(Data for processing):

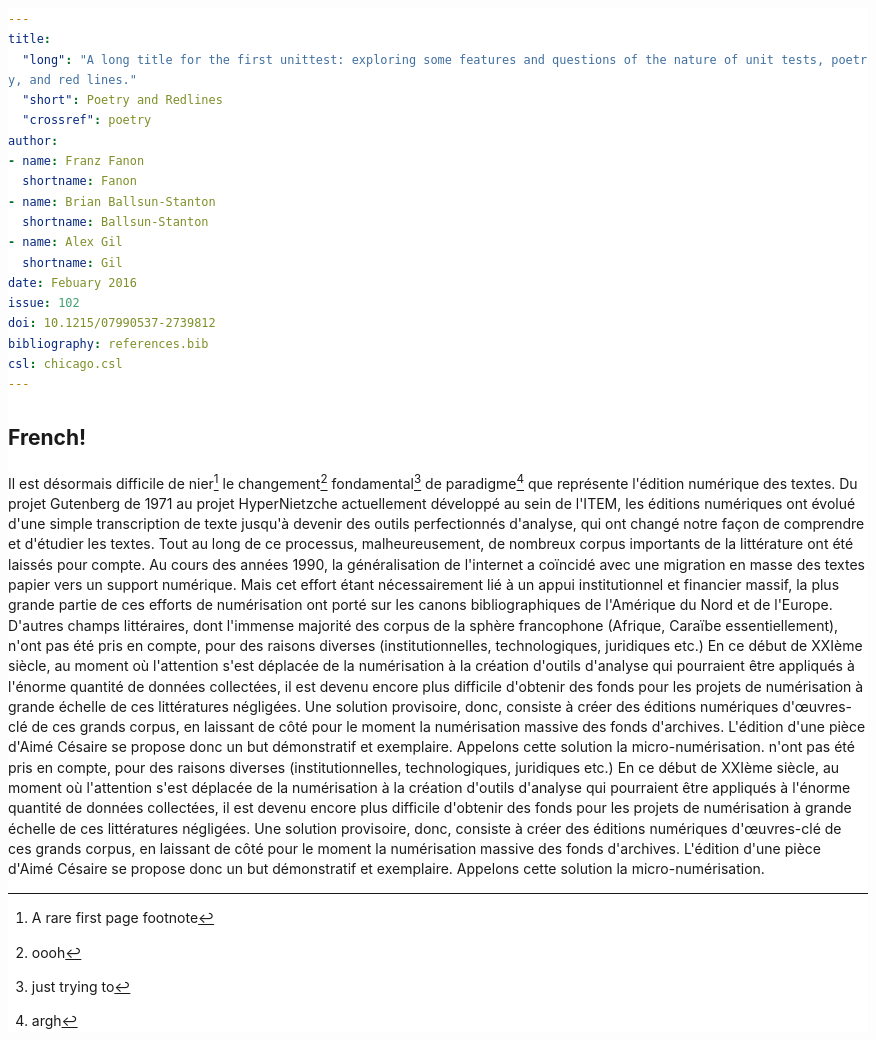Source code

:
 ```yaml
---
title: 
  "long": "A long title for the first unittest: exploring some features and questions of the nature of unit tests, poetry, and red lines."
  "short": Poetry and Redlines
  "crossref": poetry
author: 
- name: Franz Fanon
  shortname: Fanon
- name: Brian Ballsun-Stanton
  shortname: Ballsun-Stanton
- name: Alex Gil
  shortname: Gil  
date: Febuary 2016
issue: 102
doi: 10.1215/07990537-2739812
bibliography: references.bib
csl: chicago.csl
---
```


## French!

Il est désormais difficile de nier[^5] le changement[^6] fondamental[^7] de paradigme[^8] que représente l'édition numérique des textes. Du projet Gutenberg de 1971 au projet HyperNietzche actuellement développé au sein de l'ITEM, les éditions numériques ont évolué d'une simple transcription de texte jusqu'à devenir des outils perfectionnés d'analyse, qui ont changé notre façon de comprendre et d'étudier les textes. Tout au long de ce processus, malheureusement, de nombreux corpus importants de la littérature ont été laissés pour compte. Au cours des années 1990, la généralisation de l'internet a coïncidé avec une migration en masse des textes papier vers un support numérique. Mais cet effort étant nécessairement lié à un appui institutionnel et financier massif, la plus grande partie de ces efforts de numérisation ont porté sur les canons bibliographiques de l'Amérique du Nord et de l'Europe. D'autres champs littéraires, dont l'immense majorité des corpus de la sphère francophone (Afrique, Caraïbe essentiellement), n'ont pas été pris en compte, pour des raisons diverses (institutionnelles, technologiques, juridiques etc.) En ce début de XXIème siècle, au moment où l'attention s'est déplacée de la numérisation à la création d'outils d'analyse qui pourraient être appliqués à l'énorme quantité de données collectées, il est devenu encore plus difficile d'obtenir des fonds pour les projets de numérisation à grande échelle de ces littératures négligées. Une solution provisoire, donc, consiste à créer des éditions numériques d'œuvres-clé de ces grands corpus, en laissant de côté pour le moment la numérisation massive des fonds d'archives. L'édition d'une pièce d'Aimé Césaire se propose donc un but démonstratif et exemplaire.  Appelons cette solution la micro-numérisation. n'ont pas été pris en compte, pour des raisons diverses (institutionnelles, technologiques, juridiques etc.) En ce début de XXIème siècle, au moment où l'attention s'est déplacée de la numérisation à la création d'outils d'analyse qui pourraient être appliqués à l'énorme quantité de données collectées, il est devenu encore plus difficile d'obtenir des fonds pour les projets de numérisation à grande échelle de ces littératures négligées. Une solution provisoire, donc, consiste à créer des éditions numériques d'œuvres-clé de ces grands corpus, en laissant de côté pour le moment la numérisation massive des fonds d'archives. L'édition d'une pièce d'Aimé Césaire se propose donc un but démonstratif et exemplaire.  Appelons cette solution la micro-numérisation.


[^5]: A rare first page footnote
[^6]: oooh
[^7]: just trying to
[^8]: argh
[^1]: This is a footnote?
[^2]: another footnote
[^3]: Shockingly, a footnote
[^4]: The footnotes come marching, one by one...
[^ln1-metalakoff]: [@lakoff_contemporary_1998] See also @turner_conceptual_1995; @ruiz_de_mendoza_ibanez_nature_1998; @lakoff_invariance_2009.
[^ln4-nested]: The notion of "digital text" itself is a metaphor. Files do not really hold texts. The idea of "text" identifies a segment of stored memory coupled with control codes that govern layout and projection in specific material context. Together, these diverse signals and physical affordances create the illusion of a single text.
[^ln4-carroll]: @carroll_annotated_1960, 55. See @huxley_raven_1976 and @susina_why_2001 for a range of possible answers, including Carroll's own: "Because it can produce a few notes, though they are very flat; and it is nevar [sic] put with the wrong end in front" [@carroll_alices_1971, xv; @susina_why_2001, 16-7].
[^ln4-dead]: For a book length summary on this very topic see @muller_metaphors_2008.
[^ln3-mindflex]: The American toy giant Mattel makes a game called "Mindflex." The Frequently Asked Questions page includes the following prompt: "Have you ever dreamed of moving an object with the power of your mind? Mindflex Duel™ makes that dream a reality! Utilizing advanced Mindflex Duel™ technology, the wireless headset reads your brainwave activity. Concentrate...and the ball rises on a cushion of air! Relax...and the ball descends. It's literally mind over matter!" (@mindflex_mindflex:_2015) 
[^ln1-rmedium]: For example, see Paul Ricoeur writing on the change in media from speaking to writing: "The most obvious change from speaking to writing concerns the relation between message and its medium or channel. At first glance, it concerns only this relation, but upon closer examination, the first alteration irradiates in every direction, affecting in decisive manner all the factors and functions" [@ricur_interpretation_1976, 25].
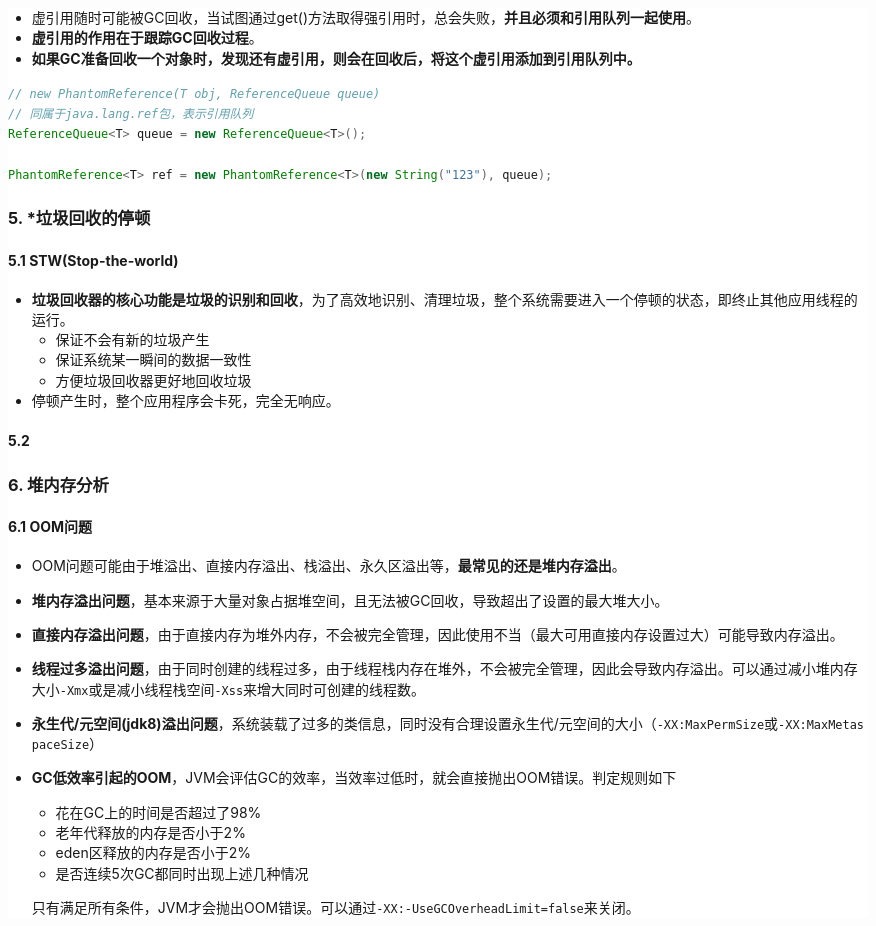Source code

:   - 虚引用随时可能被GC回收，当试图通过get()方法取得强引用时，总会失败，**并且必须和引用队列一起使用**。
  - **虚引用的作用在于跟踪GC回收过程**。
  - **如果GC准备回收一个对象时，发现还有虚引用，则会在回收后，将这个虚引用添加到引用队列中。**

  ```java
  // new PhantomReference(T obj, ReferenceQueue queue)
  // 同属于java.lang.ref包，表示引用队列
  ReferenceQueue<T> queue = new ReferenceQueue<T>();
  
  PhantomReference<T> ref = new PhantomReference<T>(new String("123"), queue);
  ```

  



### 5. *垃圾回收的停顿

#### 5.1 STW(Stop-the-world)

- **垃圾回收器的核心功能是垃圾的识别和回收**，为了高效地识别、清理垃圾，整个系统需要进入一个停顿的状态，即终止其他应用线程的运行。
  - 保证不会有新的垃圾产生
  - 保证系统某一瞬间的数据一致性
  - 方便垃圾回收器更好地回收垃圾
- 停顿产生时，整个应用程序会卡死，完全无响应。



#### 5.2 







### 6. 堆内存分析

#### 6.1 OOM问题

- OOM问题可能由于堆溢出、直接内存溢出、栈溢出、永久区溢出等，**最常见的还是堆内存溢出**。

- **堆内存溢出问题**，基本来源于大量对象占据堆空间，且无法被GC回收，导致超出了设置的最大堆大小。

- **直接内存溢出问题**，由于直接内存为堆外内存，不会被完全管理，因此使用不当（最大可用直接内存设置过大）可能导致内存溢出。

- **线程过多溢出问题**，由于同时创建的线程过多，由于线程栈内存在堆外，不会被完全管理，因此会导致内存溢出。可以通过减小堆内存大小`-Xmx`或是减小线程栈空间`-Xss`来增大同时可创建的线程数。

- **永生代/元空间(jdk8)溢出问题**，系统装载了过多的类信息，同时没有合理设置永生代/元空间的大小（`-XX:MaxPermSize`或`-XX:MaxMetaspaceSize`）

- **GC低效率引起的OOM**，JVM会评估GC的效率，当效率过低时，就会直接抛出OOM错误。判定规则如下

  - 花在GC上的时间是否超过了98%
  - 老年代释放的内存是否小于2%
  - eden区释放的内存是否小于2%
  - 是否连续5次GC都同时出现上述几种情况

  只有满足所有条件，JVM才会抛出OOM错误。可以通过`-XX:-UseGCOverheadLimit=false`来关闭。


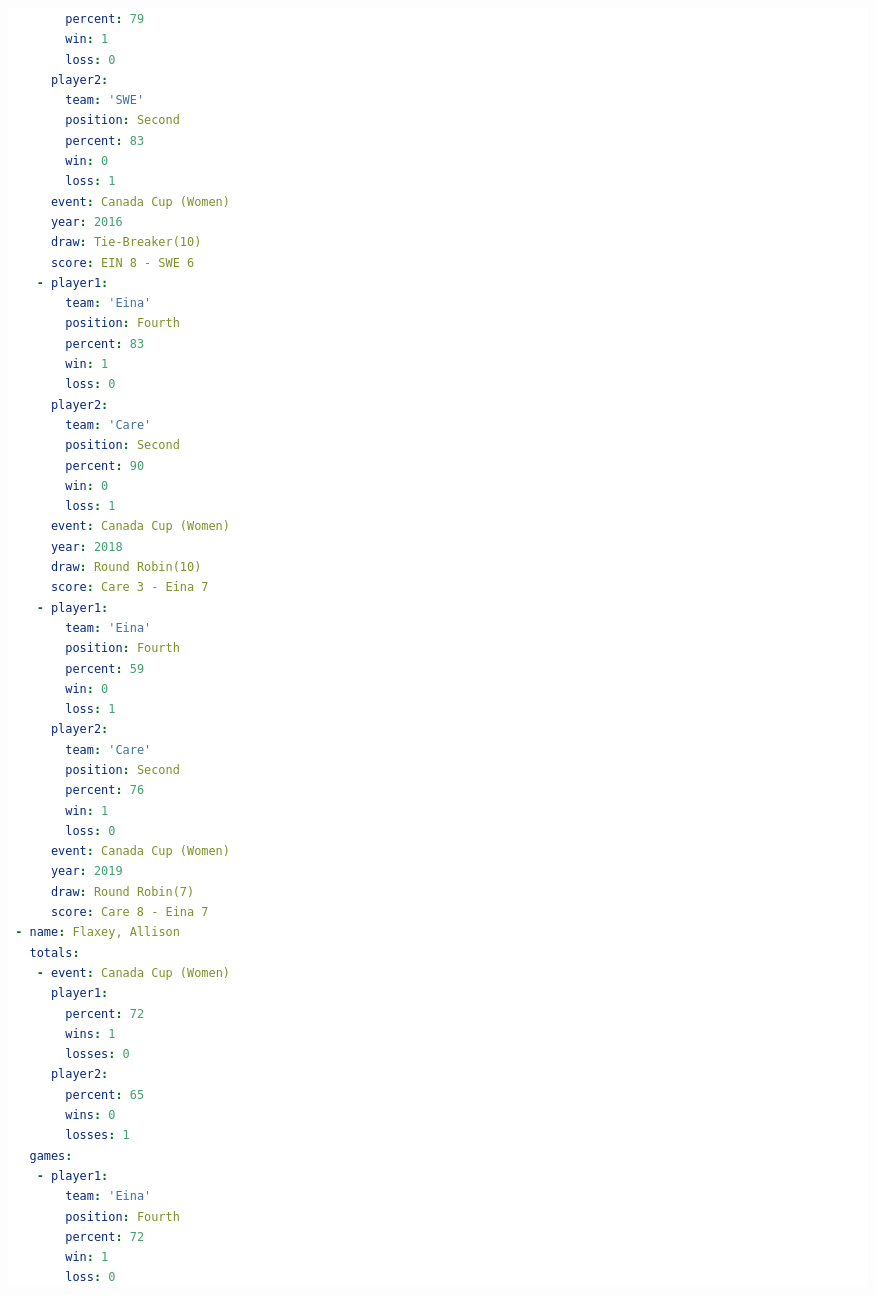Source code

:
 ```yaml
        percent: 79
        win: 1
        loss: 0
      player2:
        team: 'SWE'
        position: Second
        percent: 83
        win: 0
        loss: 1
      event: Canada Cup (Women)
      year: 2016
      draw: Tie-Breaker(10)
      score: EIN 8 - SWE 6
    - player1:
        team: 'Eina'
        position: Fourth
        percent: 83
        win: 1
        loss: 0
      player2:
        team: 'Care'
        position: Second
        percent: 90
        win: 0
        loss: 1
      event: Canada Cup (Women)
      year: 2018
      draw: Round Robin(10)
      score: Care 3 - Eina 7
    - player1:
        team: 'Eina'
        position: Fourth
        percent: 59
        win: 0
        loss: 1
      player2:
        team: 'Care'
        position: Second
        percent: 76
        win: 1
        loss: 0
      event: Canada Cup (Women)
      year: 2019
      draw: Round Robin(7)
      score: Care 8 - Eina 7
 - name: Flaxey, Allison
   totals:
    - event: Canada Cup (Women)
      player1:
        percent: 72
        wins: 1
        losses: 0
      player2:
        percent: 65
        wins: 0
        losses: 1
   games:
    - player1:
        team: 'Eina'
        position: Fourth
        percent: 72
        win: 1
        loss: 0
```
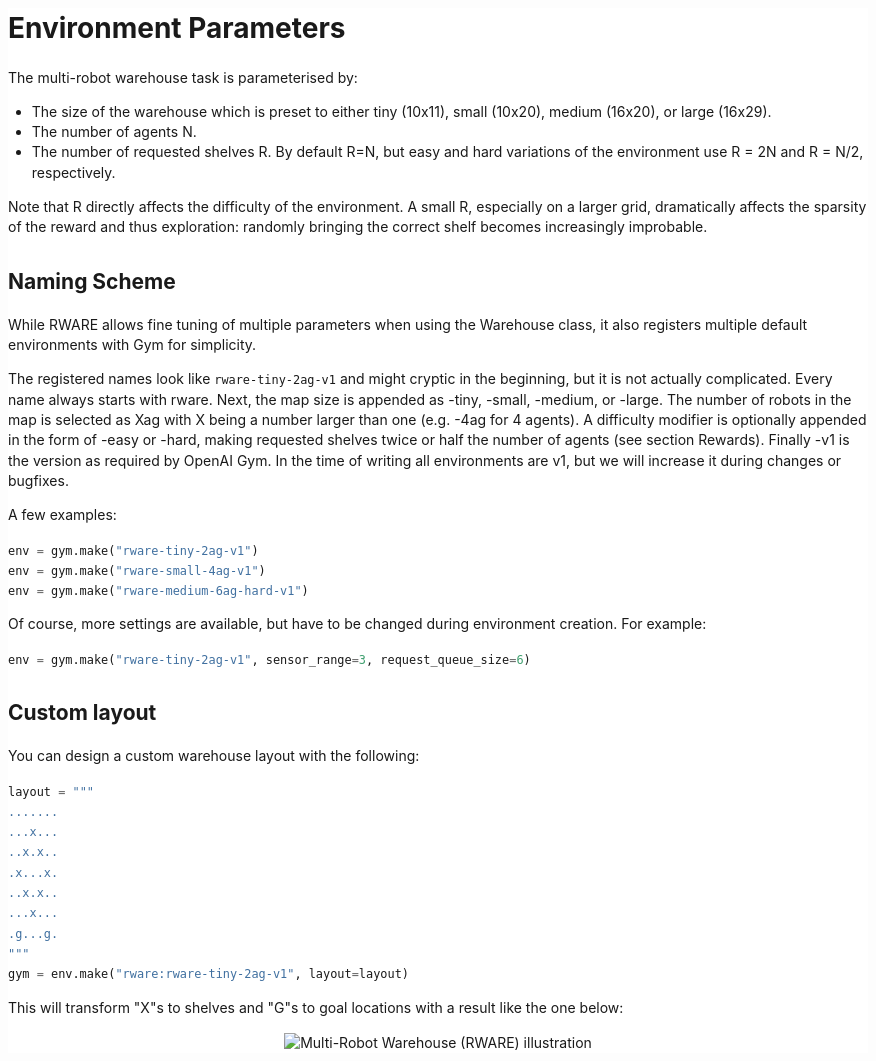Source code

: # Environment Parameters

The multi-robot warehouse task is parameterised by:

- The size of the warehouse which is preset to either tiny (10x11), small (10x20), medium (16x20), or large (16x29).
- The number of agents N.
- The number of requested shelves R. By default R=N, but easy and hard variations of the environment use R = 2N and R = N/2, respectively.

Note that R directly affects the difficulty of the environment. A small R, especially on a larger grid, dramatically affects the sparsity of the reward and thus exploration: randomly bringing the correct shelf becomes increasingly improbable.

## Naming Scheme

While RWARE allows fine tuning of multiple parameters when using the Warehouse class, it also registers multiple default environments with Gym for simplicity.

The registered names look like `rware-tiny-2ag-v1` and might cryptic in the beginning, but it is not actually complicated. Every name always starts with rware. Next, the map size is appended as -tiny, -small, -medium, or -large. The number of robots in the map is selected as Xag with X being a number larger than one (e.g. -4ag for 4 agents). A difficulty modifier is optionally appended in the form of -easy or -hard, making requested shelves twice or half the number of agents (see section Rewards). Finally -v1 is the version as required by OpenAI Gym. In the time of writing all environments are v1, but we will increase it during changes or bugfixes.

A few examples:
```python
env = gym.make("rware-tiny-2ag-v1")
env = gym.make("rware-small-4ag-v1")
env = gym.make("rware-medium-6ag-hard-v1")
```


Of course, more settings are available, but have to be changed during environment creation. For example:
```python
env = gym.make("rware-tiny-2ag-v1", sensor_range=3, request_queue_size=6)
```

## Custom layout
You can design a custom warehouse layout with the following:
```python
layout = """
.......
...x...
..x.x..
.x...x.
..x.x..
...x...
.g...g.
"""
gym = env.make("rware:rware-tiny-2ag-v1", layout=layout)
```
This will transform "X"s to shelves and "G"s to goal locations with a result like the one below:
<p align="center">
 <img width="300px" src="docs/img/rware-round.png" align="center" alt="Multi-Robot Warehouse (RWARE) illustration" />
</p>
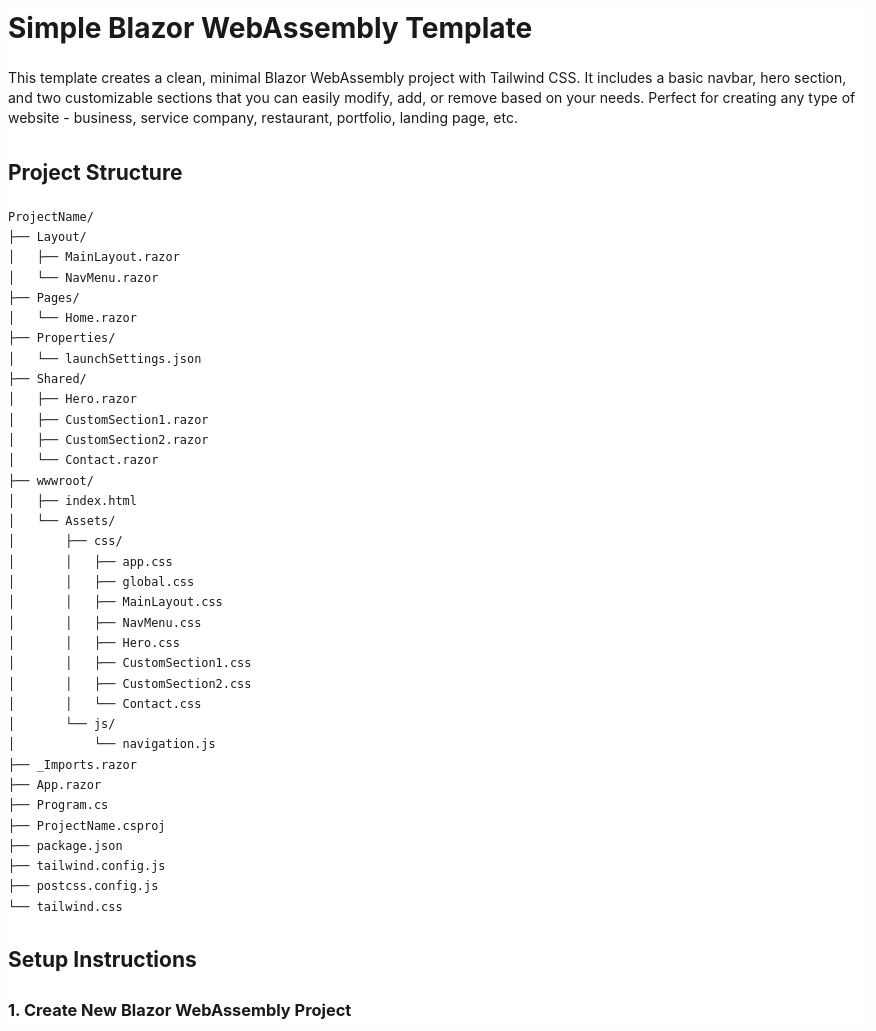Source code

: # Simple Blazor WebAssembly Template

This template creates a clean, minimal Blazor WebAssembly project with Tailwind CSS. It includes a basic navbar, hero section, and two customizable sections that you can easily modify, add, or remove based on your needs. Perfect for creating any type of website - business, service company, restaurant, portfolio, landing page, etc.

## Project Structure

```
ProjectName/
├── Layout/
│   ├── MainLayout.razor
│   └── NavMenu.razor
├── Pages/
│   └── Home.razor
├── Properties/
│   └── launchSettings.json
├── Shared/
│   ├── Hero.razor
│   ├── CustomSection1.razor
│   ├── CustomSection2.razor
│   └── Contact.razor
├── wwwroot/
│   ├── index.html
│   └── Assets/
│       ├── css/
│       │   ├── app.css
│       │   ├── global.css
│       │   ├── MainLayout.css
│       │   ├── NavMenu.css
│       │   ├── Hero.css
│       │   ├── CustomSection1.css
│       │   ├── CustomSection2.css
│       │   └── Contact.css
│       └── js/
│           └── navigation.js
├── _Imports.razor
├── App.razor
├── Program.cs
├── ProjectName.csproj
├── package.json
├── tailwind.config.js
├── postcss.config.js
└── tailwind.css
```

## Setup Instructions

### 1. Create New Blazor WebAssembly Project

(Work task):
Pull every line containing "align" from the data.

(Exercise solution):
<p align="center">
 <img width="300px" src="docs/img/rware-round.png" align="center" alt="Multi-Robot Warehouse (RWARE) illustration" />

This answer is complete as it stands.